Birçok hastalığı tedavi ettiği, iyileştirdiği veya önlediği şeklinde yanıltıcı
sağlık beyanlarıyla tanıtımı yapılan takviye edici gıda veya kozmetik ürünlerin
reklamları, diğer ilgili kuruluşlarla koordinasyon içerisinde
denetleniyor.” değerlendirmesinde bulundu. Reklamlarda yaşanan sorunların
bertaraf edilmesi hususunda idarenin yanı sıra vatandaşlara da büyük sorumluluk
düştüğünü vurgulayan Tüfenkci, şunları kaydetti: “Tüketicilerimiz
özellikle yalnızca bir sipariş hattına yer verilen, reklam veren firma veya
şahsa ilişkin hiçbir iletişim bilgisinin paylaşılmadığı, reklam verenin
kimliğinin açıklanmadığı, gerçek olamayacak iddialarla ürün pazarlanan, ‘her
derde deva’, ‘mucize ilaç’, ‘kesin çözüm’, ‘yaşlanmayı engelleyici’ gibi
yanıltıcı sağlık beyanlarına yer verilen, tele alışveriş reklamlarına itibar
etmemeli. Aykırı olduğunu düşündükleri reklamlar hakkında Bakanlığımıza
başvuruda bulunarak Reklam Kurulu tarafından inceleme başlatılması talep
edilmeli.
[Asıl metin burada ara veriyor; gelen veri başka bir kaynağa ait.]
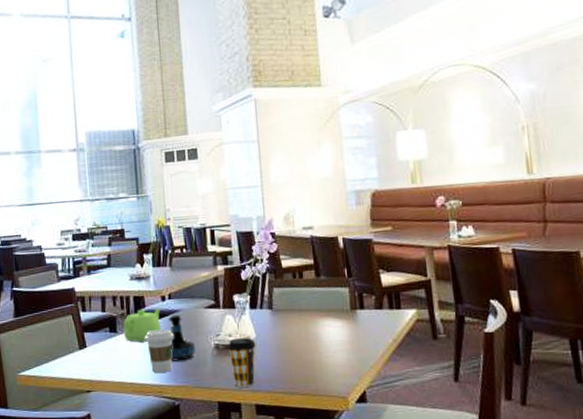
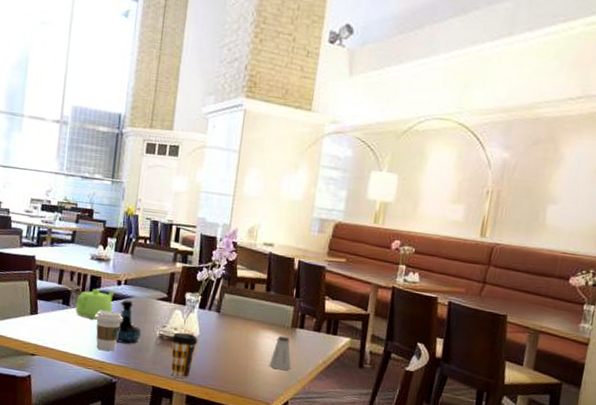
saltshaker: none [335,320,360,359] -> present [268,335,291,371]

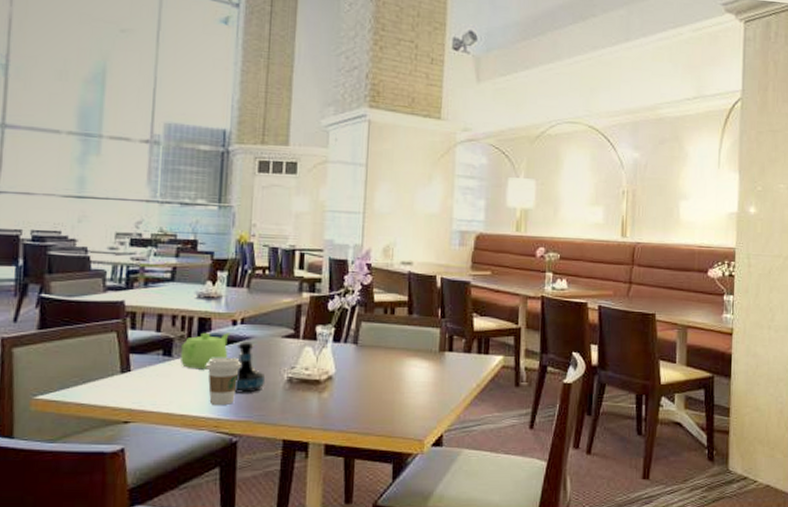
coffee cup: present [170,332,198,378] -> none [301,373,334,425]
saltshaker: present [268,335,291,371] -> none [417,362,442,401]

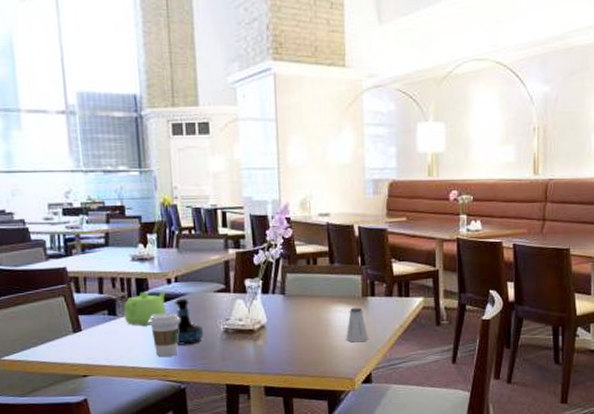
saltshaker: none [417,362,442,401] -> present [345,307,368,343]

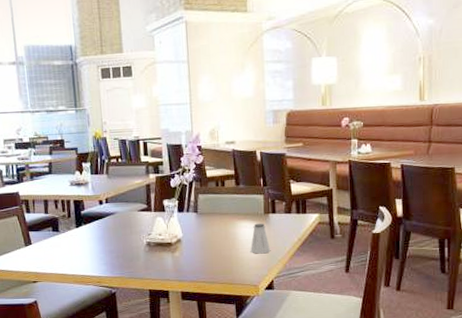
teapot: present [124,291,167,326] -> none [65,210,100,240]
coffee cup: present [149,313,180,358] -> none [85,229,111,267]
tequila bottle: present [175,298,204,345] -> none [106,216,130,256]

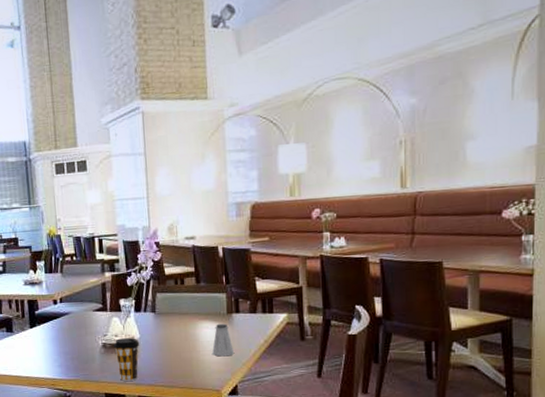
coffee cup: none [157,237,183,278] -> present [113,338,140,381]

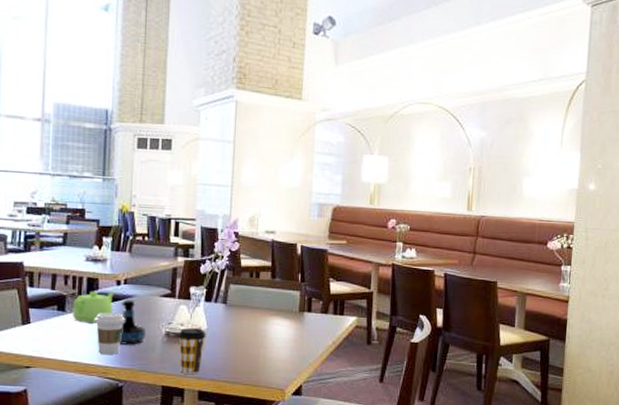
teapot: none [19,310,54,341] -> present [73,291,116,323]
coffee cup: none [39,330,65,369] -> present [95,312,125,355]
tequila bottle: none [60,317,85,358] -> present [119,299,146,345]
saltshaker: present [211,323,234,357] -> none [279,321,302,355]

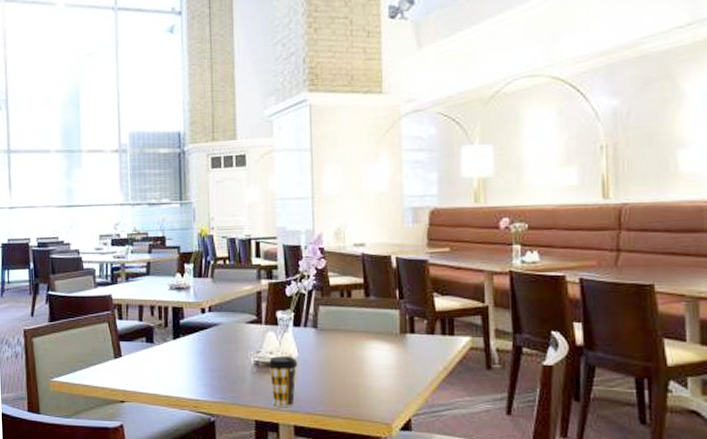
teapot: present [73,291,116,323] -> none [161,320,201,355]
coffee cup: present [95,312,125,355] -> none [183,343,212,388]
tequila bottle: present [119,299,146,345] -> none [208,328,235,376]

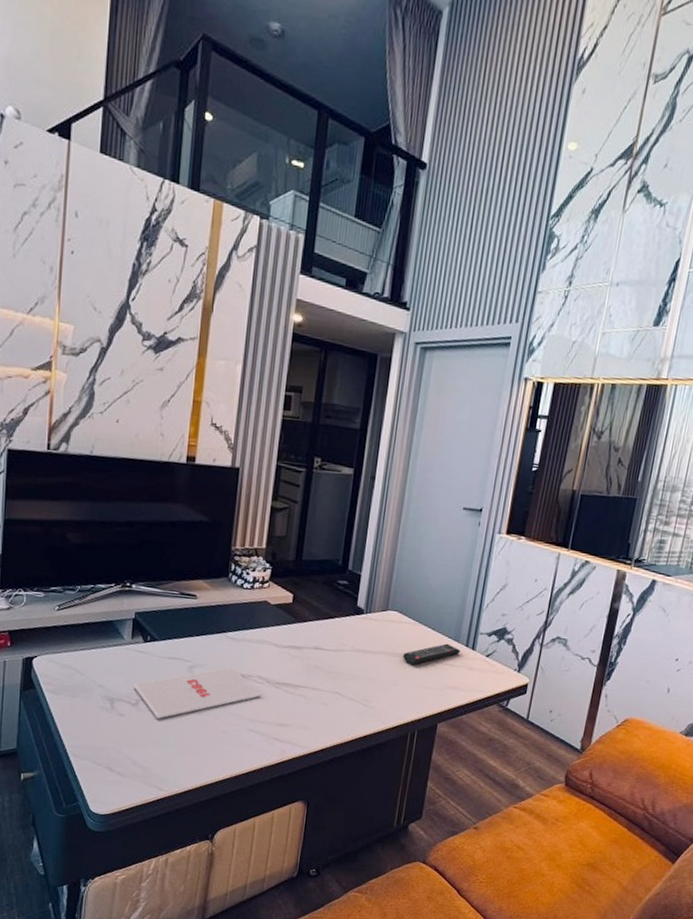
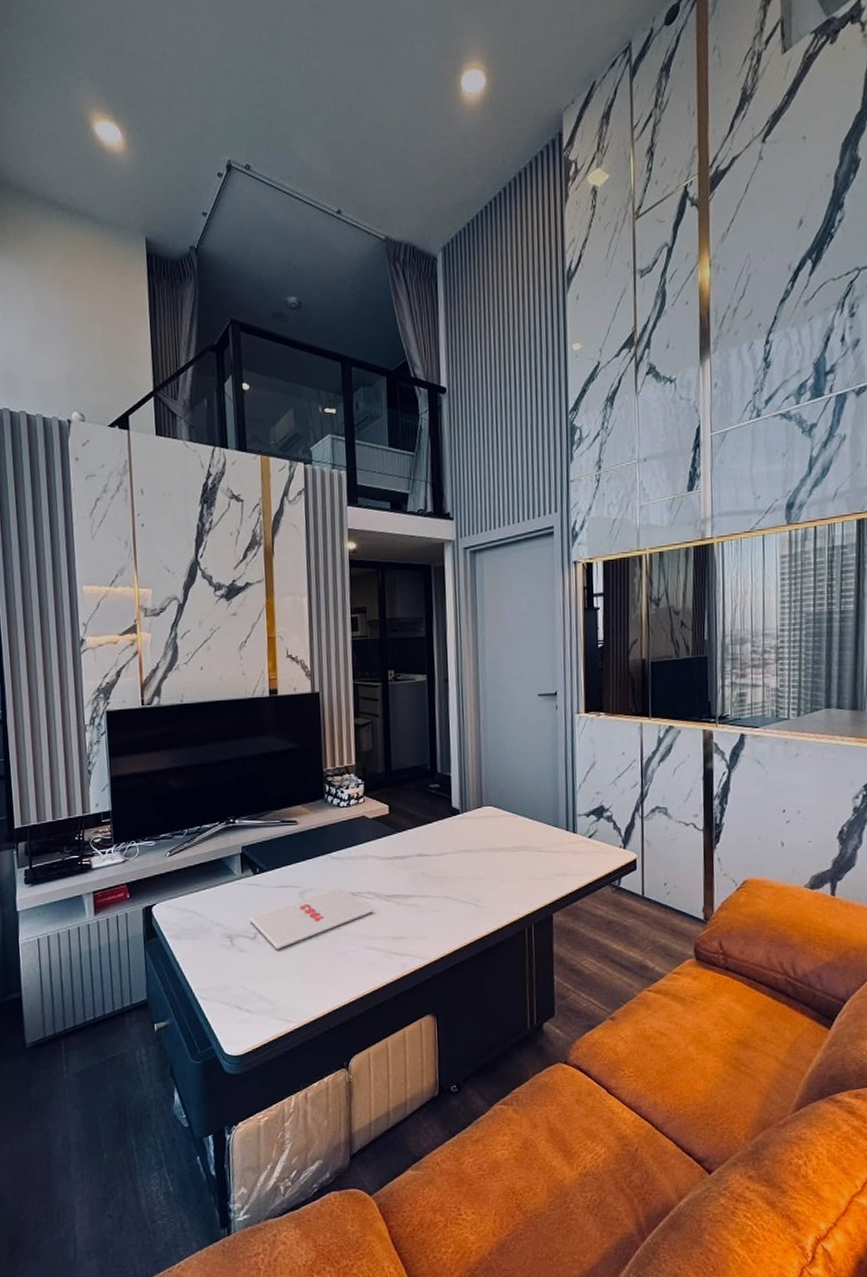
remote control: present [402,643,460,664] -> none [505,830,562,857]

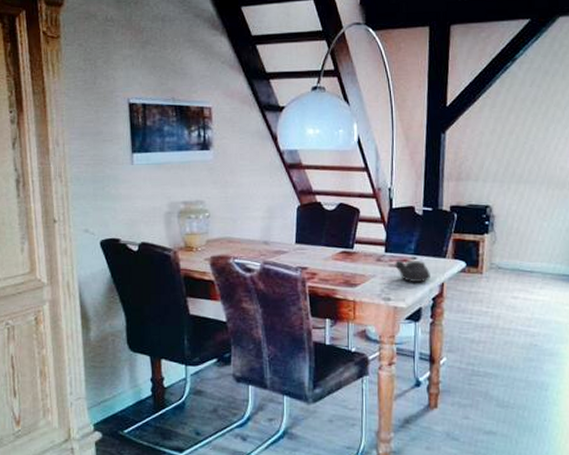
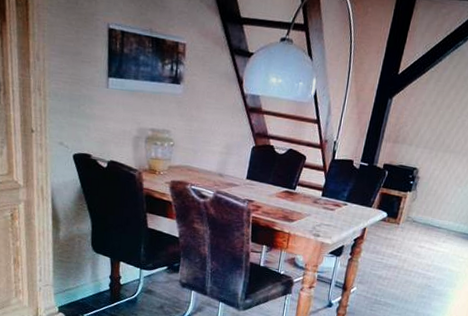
teapot: present [395,260,430,282] -> none [328,204,357,225]

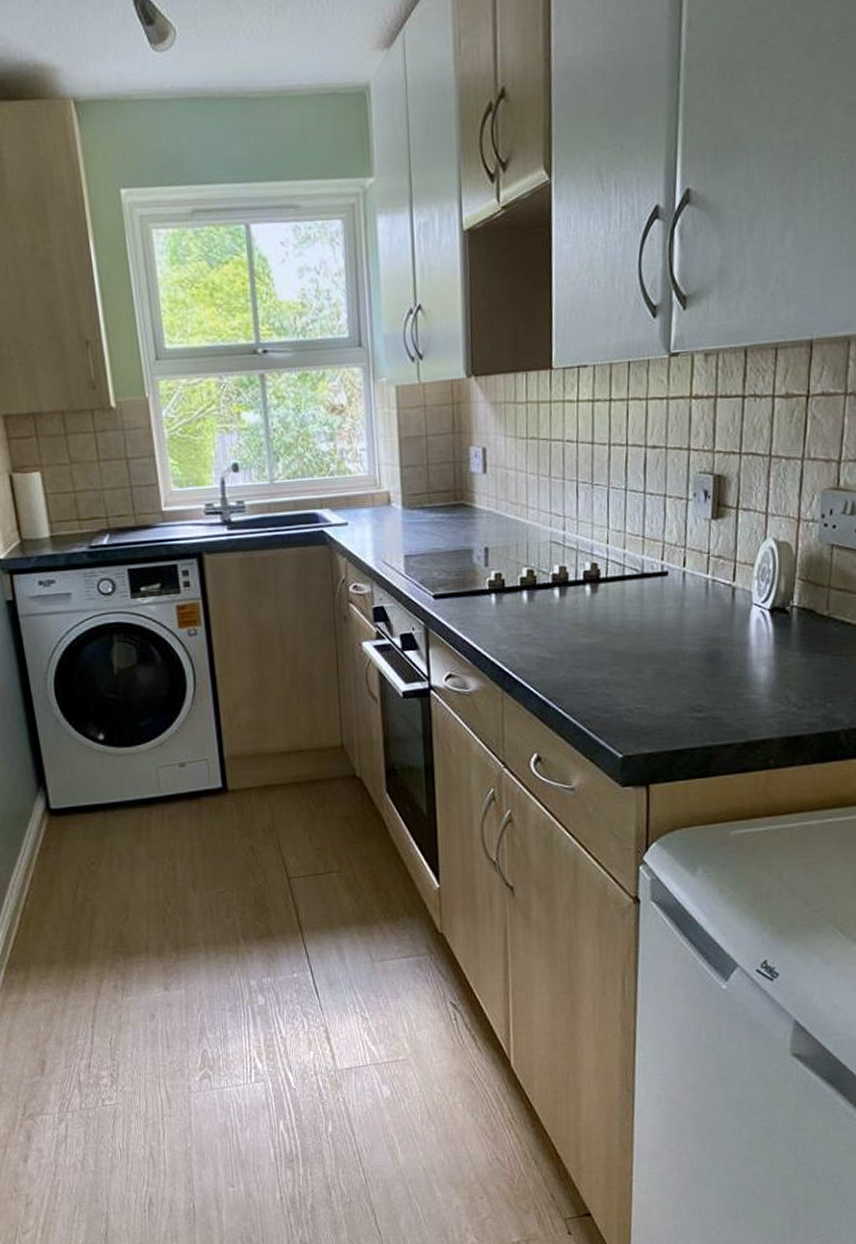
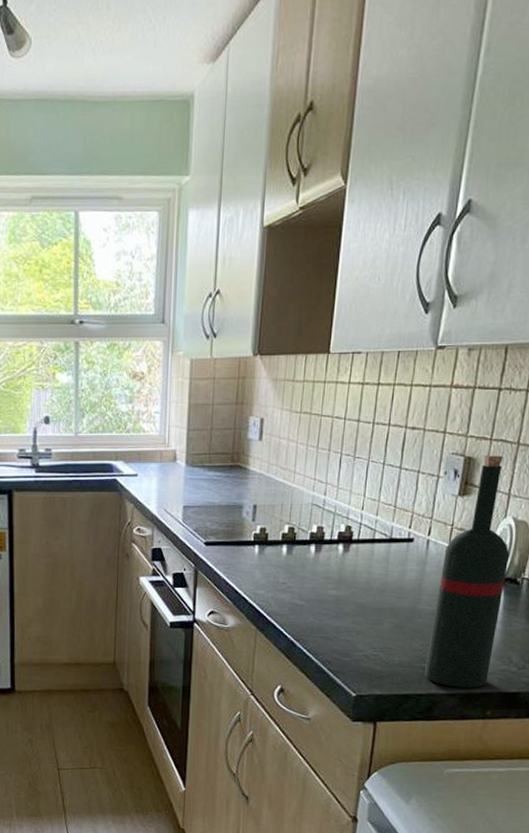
wine bottle: none [696,470,775,737] -> present [424,455,510,688]

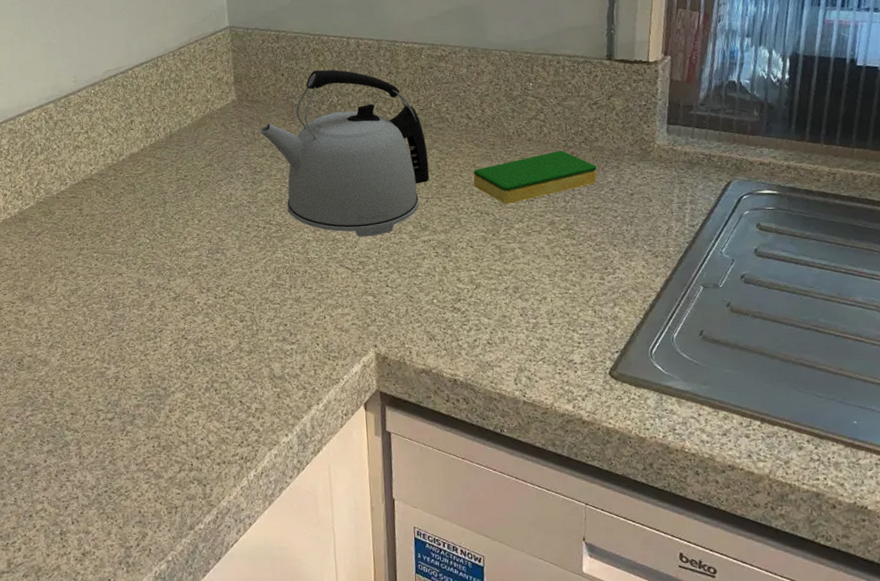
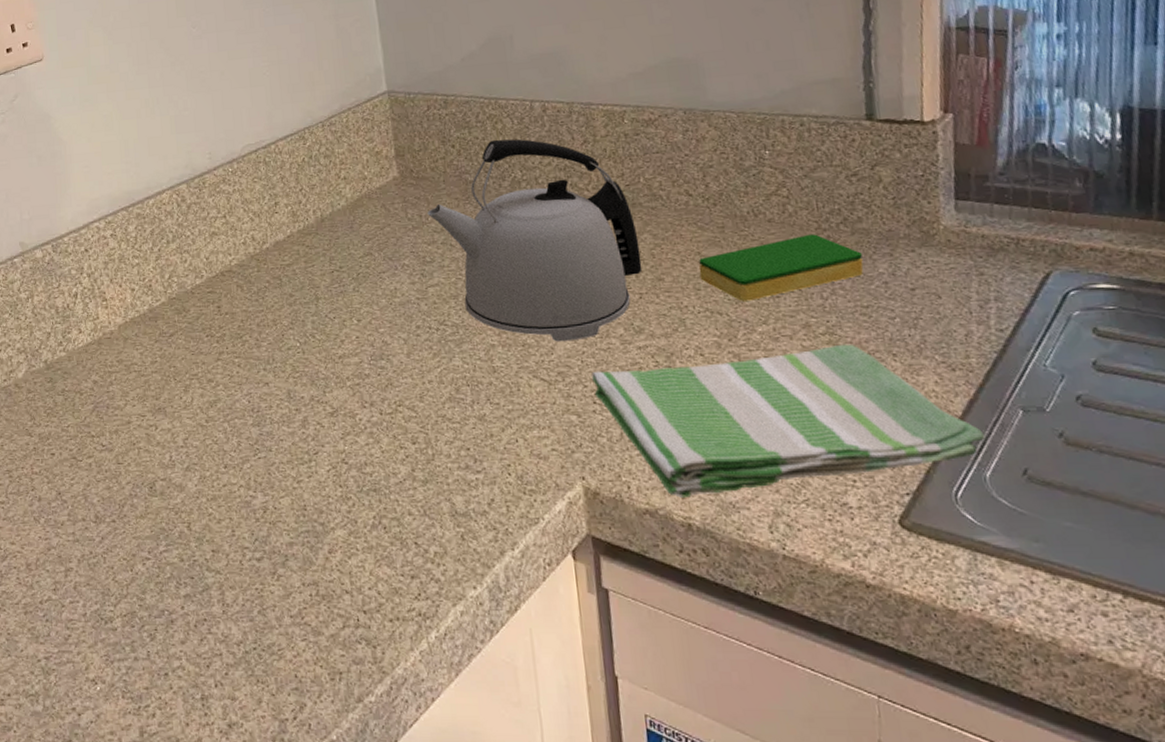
dish towel: none [386,237,675,359] -> present [591,343,986,498]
Uydu kanallarında yayınlanan gıda takviyesi reklamlarında yer verilen
hastalıkları tedavi ettiği iddiaları gerçeği yansıtmıyor. Doktor kontrolünde
tedavi edilmesi gereken bir rahatsızlığın gıda takviyeleri ile tedavi edileceği
beklenmemeli ve bu tür reklamlara tüketicilerimiz tarafından itibar edilmemeli.
Kozmetik ürünler vücudun dışına uygulanırlar ve kozmetik ürünün eklemlere kadar
etki ederek ağrıyı iyileştirmesi mümkün değil. Takviye edici gıdalarda olduğu
gibi, doktor kontrolünde tedavi edilmesi gereken bir rahatsızlığın kozmetik
ürünlerle tedavi edilmesi beklenmemeli.”